During the month of December 1950 Knetzer made payments to the trustee in the total amount of $11,500.00. This amount might have been paid from the $250,000.00 in assets which the court found that Knetzer owned and had concealed, from the funds Riley had paid to Knetzer, or from the money Jaffke had paid to Knetzer. Although Knetzer was being pressed for payments on the turn over order he paid nothing further to the trustee during the months of January, February and March of 1951. During the months of April, May and June of 1951 Knetzer, or some one in his behalf, paid to the trustee $55,923.72. During that period Knetzer, in addition to the funds he had received from Riley and Jaffke, also received from Petty $44,000.00 which Knetzer may have paid to the trustee as part of the total paid to the trustee during that period. The last six payments of $1,000.00 each made by Knetzer to the trustee may have been from the $101,550.00 which Sammons paid to Knetzer between October 1, 1951 and February 1, 1952, or they may have been from the payments made by any one of the other three men from whom Knetzer had fraudulently procured funds.

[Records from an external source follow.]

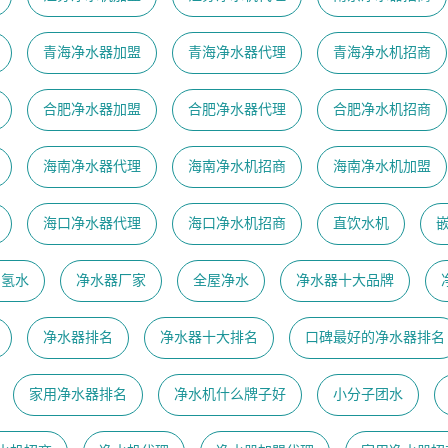
青海净水器加盟
青海净水器代理
青海净水机招商
合肥净水器加盟
合肥净水器代理
合肥净水机招商
海南净水器代理
海南净水机招商
海南净水机加盟
海口净水器代理
海口净水机招商
直饮水机
富氢水
净水器厂家
全屋净水
净水器十大品牌
净水器排名
净水器十大排名
口碑最好的净水器排名
家用净水器排名
净水机什么牌子好
小分子团水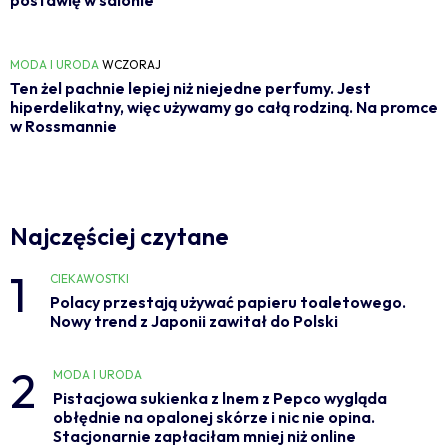
postawię w salonie
MODA I URODA
WCZORAJ
Ten żel pachnie lepiej niż niejedne perfumy. Jest
hiperdelikatny, więc używamy go całą rodziną. Na promce
w Rossmannie
Najczęściej czytane
1
CIEKAWOSTKI
Polacy przestają używać papieru toaletowego.
Nowy trend z Japonii zawitał do Polski
2
MODA I URODA
Pistacjowa sukienka z lnem z Pepco wygląda
obłędnie na opalonej skórze i nic nie opina.
Stacjonarnie zapłaciłam mniej niż online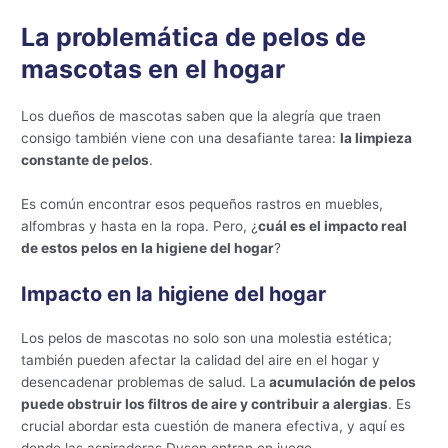
La problemática de pelos de
mascotas en el hogar
Los dueños de mascotas saben que la alegría que traen
consigo también viene con una desafiante tarea:
la limpieza
constante de pelos
.
Es común encontrar esos pequeños rastros en muebles,
alfombras y hasta en la ropa. Pero, ¿
cuál es el impacto real
de estos pelos en la higiene del hogar
?
Impacto en la higiene del hogar
Los pelos de mascotas no solo son una molestia estética;
también pueden afectar la calidad del aire en el hogar y
desencadenar problemas de salud. La
acumulación de pelos
puede obstruir los filtros de aire y contribuir a alergias
. Es
crucial abordar esta cuestión de manera efectiva, y aquí es
donde las aspiradoras Dyson entran en juego.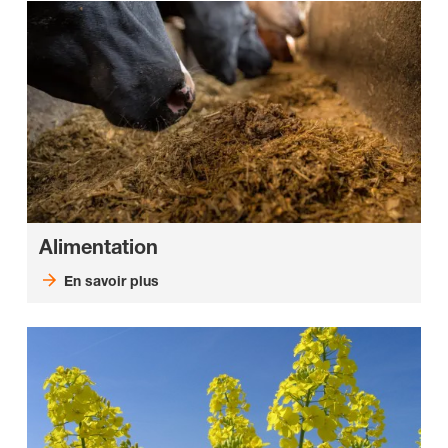
Alimentation
En savoir plus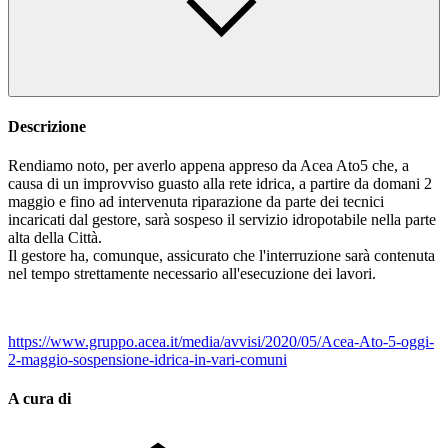
Descrizione
Rendiamo noto, per averlo appena appreso da Acea Ato5 che, a
causa di un improvviso guasto alla rete idrica, a partire da domani 2
maggio e fino ad intervenuta riparazione da parte dei tecnici
incaricati dal gestore, sarà sospeso il servizio idropotabile nella parte
alta della Città.
Il gestore ha, comunque, assicurato che l'interruzione sarà contenuta
nel tempo strettamente necessario
all'esecuzione dei lavori.
https://www.gruppo.acea.it/media/avvisi/2020/05/Acea-Ato-5-oggi-
2-maggio-sospensione-idrica-in-vari-comuni
A cura di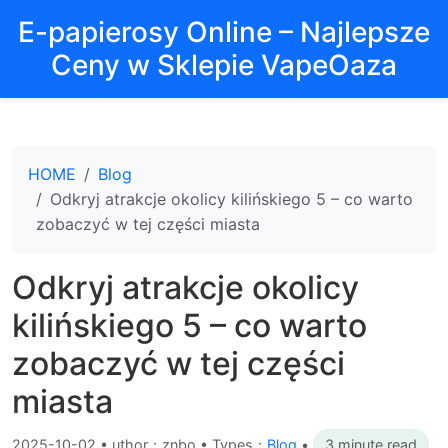
E-papierosy Online – Najlepsze
Ceny w Sklepie VapeOaza
HOME
Blog
Odkryj atrakcje okolicy kilińskiego 5 – co warto
zobaczyć w tej części miasta
Odkryj atrakcje okolicy
kilińskiego 5 – co warto
zobaczyć w tej części
miasta
2025-10-02
•
uthor：znbo • Types：
Blog
•
3 minute read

A finding of fact by a trial court may not be based on a guess of what might have happened. It can only be grounded on evidence which supports a reasonable inference as to what did happen. We find no evidence remaining in this record after the Knetzer affidavit was excluded to justify an inference that $36,000.00 of Jaffke's money was paid over to the trustee.
The judgment is reversed and the cause remanded for further proceedings consistent with the views expressed in this opinion.
SCHNACKENBERG, Circuit Judge (concurring).
I concur in the foregoing opinion, with the exception that I believe the judgment should be reversed and there is no need for a remandment. Upon the hearing in the district court both parties had an opportunity to, and did, offer evidence which they considered relevant to all issues presented there and later in this court. There is no occasion now for a further hearing. Both sides have had their day in court.
On Motion to Modify
SWAIM, Circuit Judge.
On consideration of the respondent-appellant's motion to modify the judgment in this cause and alternative motion for a clarification of the opinion and judgment, and of the petitioner-appellee's answer thereto,
It Is Ordered By The Court that the last paragraph of the majority opinion in this cause, filed January 13, 1956, be modified as follows:
The judgment of the District Court is reversed, and the cause is remanded with instructions to enter judgment for the respondent-appellant.
SCHNACKENBERG, Circuit Judge (concurring).
I now modify my previous concurring opinion by striking all of it except the first sentence.